Un’ultima annotazione riguarda anche l’approvazione in Senato del cosiddetto «decreto cittadinanza», il dl 36/25, in forza del quale la cittadinanza italiana non si trasmette più automaticamente ai nati all’estero – discendenti da italiani – in possesso di altra cittadinanza, ma solo a quanti hanno un genitore o un nonno italiano.
Quello che però fa riflettere di questa norma è la motivazione. Si sostiene infatti che la cittadinanza italiana non può essere regalata ai discendenti italiani “di sangue” che non hanno più legami linguistici né culturali con il nostro Paese da generazioni e che non lavorano, non pagano le tasse né contribuiscono direttamente alla crescita economica del Paese.

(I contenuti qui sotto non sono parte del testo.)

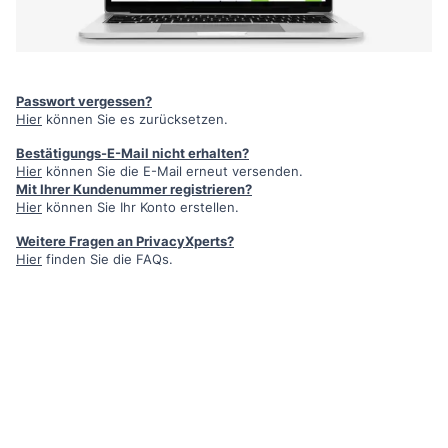
Passwort vergessen?
Hier
können Sie es zurücksetzen.
Bestätigungs-E-Mail nicht erhalten?
Hier
können Sie die E-Mail erneut versenden.
Mit Ihrer Kundenummer registrieren?
Hier
können Sie Ihr Konto erstellen.
Weitere Fragen an PrivacyXperts?
Hier
finden Sie die FAQs.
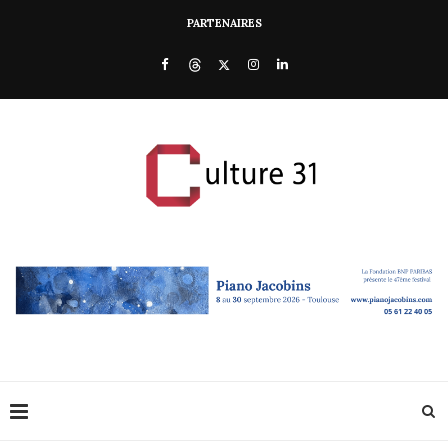
PARTENAIRES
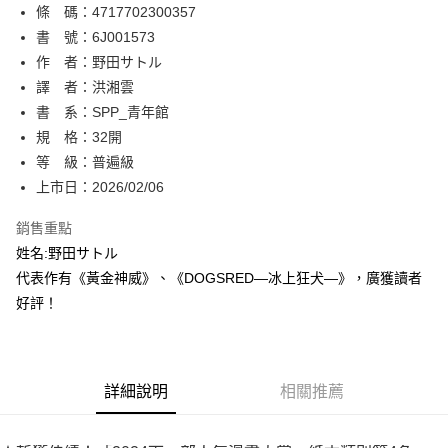
條 碼：4717702300357
【關於「AFTEE先享後付」】
ATM付款
AFTEE先享後付是「在收到商品之後才付款」的支付方式。 讓您購物簡單
書 號：6J001573
便利好安心！
作 者：野田サトル
１．簡單：不需註冊會員、不需綁卡、不需儲值。
運送方式
譯 者：洪湘雲
２．便利：只要手機號碼，簡訊認證，即可結帳。
３．安心：先確認商品／服務後，再付款。
書 系：SPP_青年館
全家取貨付款
規 格：32開
每筆NT$80，滿NT$500(含以上)免運費
【「AFTEE先享後付」結帳流程】
１．於結帳方式選擇「AFTEE先享後付」後，將跳轉至「AFTEE先享後付」
等 級：普遍級
付款後全家取貨
結帳頁面，進行簡訊認證並確認金額後，即可完成結帳。
上市日：2026/02/06
２．訂單成立數日內，您將收到繳費通知簡訊。
每筆NT$80，滿NT$500(含以上)免運費
３．收到繳費通知簡訊後14天內，點擊此簡訊中的連結，可透過四大超商／
銷售重點
ATM／網路銀行／等多元方式進行付款，方視為交易完成。
萊爾富取貨付款
※ 請注意：結帳手續完成當下不需立刻繳費，但若您需要取消訂單，請聯絡
姓名:野田サトル
每筆NT$80，滿NT$500(含以上)免運費
購買商品的店家。未經商家同意取消之訂單仍視為有效，需透過AFTEE先享
代表作有《黃金神威》、《DOGSRED—冰上狂犬—》，廣獲讀者
後付繳納相關費用。
好評！
付款後萊爾富取貨
※ 交易是否成功請以「AFTEE先享後付 」之結帳頁面顯示為準，若有關於
是否繳費成功／繳費後需取消欲退款等相關疑問，請聯繫「AFTEE先享後付
每筆NT$80，滿NT$500(含以上)免運費
客戶支援中心」
https://netprotections.freshdesk.com/support/home
7-11取貨付款
【注意事項】
詳細說明
相關推薦
１．透過由恩沛科技股份有限公司提供之「AFTEE先享後付」服務完成之交
每筆NT$80，滿NT$500(含以上)免運費
易，需依本服務之必要範圍內提供個人資料，並將交易相關給付款項請求債
權轉讓予恩沛科技股份有限公司。
付款後7-11取貨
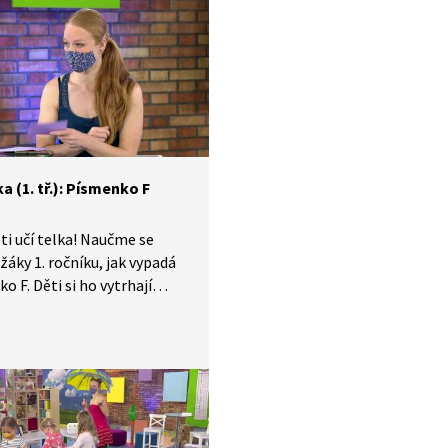
“ písmenka, nakonec se
učí číst.
a (1. tř.): Písmenko F
ti učí telka! Naučme se
 žáky 1. ročníku, jak vypadá
o F. Děti si ho vytrhají
ru podle známého E. Budou
nost si ho procvičit
lika větách a doplňovacích
h. V závěru si i natrénují, jak
vně píše.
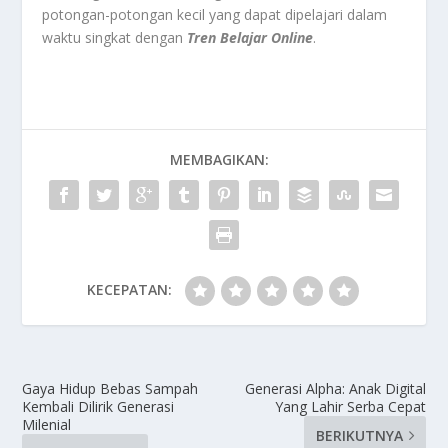
potongan-potongan kecil yang dapat dipelajari dalam
waktu singkat dengan
Tren Belajar Online
.
MEMBAGIKAN:
KECEPATAN:
Gaya Hidup Bebas Sampah
Generasi Alpha: Anak Digital
Kembali Dilirik Generasi
Yang Lahir Serba Cepat
Milenial
BERIKUTNYA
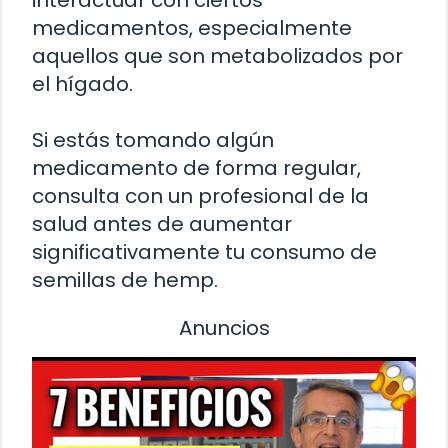
medicamentos, especialmente
aquellos que son metabolizados por
el hígado.
Si estás tomando algún
medicamento de forma regular,
consulta con un profesional de la
salud antes de aumentar
significativamente tu consumo de
semillas de hemp.
Anuncios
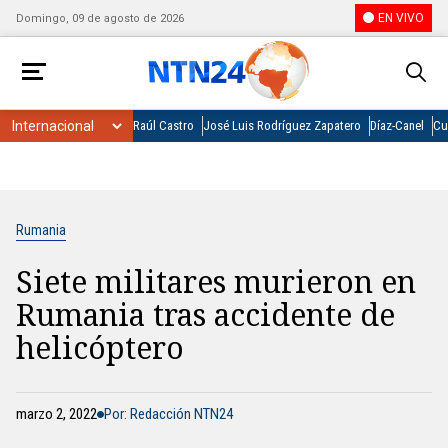
EN VIVO
Domingo, 09 de agosto de 2026
Raúl Castro
José Luis Rodríguez Zapatero
Díaz-Canel
Cu
Rumania
Siete militares murieron en
Rumania tras accidente de
helicóptero
marzo 2, 2022
Por: Redacción NTN24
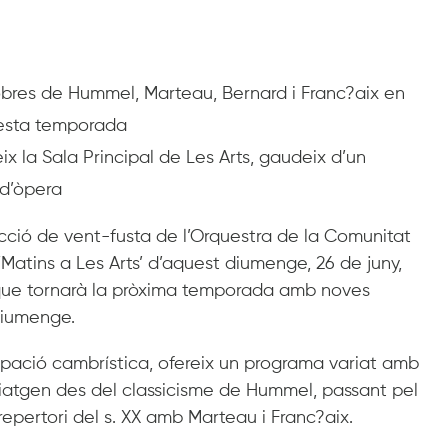
 obres de Hummel, Marteau, Bernard i Franc?aix en
uesta temporada
ix la Sala Principal de Les Arts, gaudeix d’un
 d’òpera
ecció de vent-fusta de l’Orquestra de la Comunitat
Matins a Les Arts’ d’aquest diumenge, 26 de juny,
 que tornarà la pròxima temporada amb noves
diumenge.
rupació cambrística, ofereix un programa variat amb
viatgen des del classicisme de Hummel, passant pel
repertori del s. XX amb Marteau i Franc?aix.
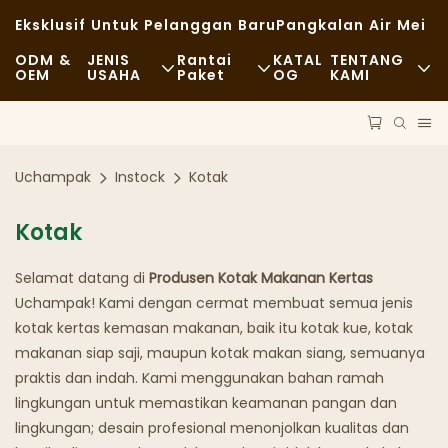
Eksklusif Untuk Pelanggan Baru
Pangkalan Air Mei
ODM &
JENIS
Rantai
KATAL
TENTANG
OEM
USAHA
Paket
OG
KAMI
Makanan Cepat Saji
Bahan Baku
Berita
Kasual
Angkutan
Keberlanjutan
Uchampak
Instock
Kotak
Santapan Mewah
Proses
Kasus
Kotak
Kafe Dan Kedai Kopi
Teknologi
FAQS
Selamat datang di
Produsen Kotak Makanan Kertas
Prasmanan
Blog
Uchampak! Kami dengan cermat membuat semua jenis
kotak kertas kemasan makanan, baik itu kotak kue, kotak
Truk Makanan
makanan siap saji, maupun kotak makan siang, semuanya
praktis dan indah. Kami menggunakan bahan ramah
Toko Roti
lingkungan untuk memastikan keamanan pangan dan
lingkungan; desain profesional menonjolkan kualitas dan
Sendok Berminyak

Tutto ciò è veramente surreale: agli stranieri che parlano italiano, lavorano e pagano le tasse in Italia si nega la cittadinanza perché non hanno “sangue” tricolore nelle vene, mentre ai discendenti italiani si nega la cittadinanza perché il loro sangue non è troppo tricolore visto che non parlano italiano, non lavorano e non pagano le tasse italiane…
Se qualcuno pensava che i politici avessero qualche problema di logica, qui trovano la conferma che dire tutto e il contrario di tutto è proprio l’essenza di certa politica nostrana e non solo. Ad ogni modo, l’8 e il 9 giugno, ANDIAMO A VOTARE TUTTI!!!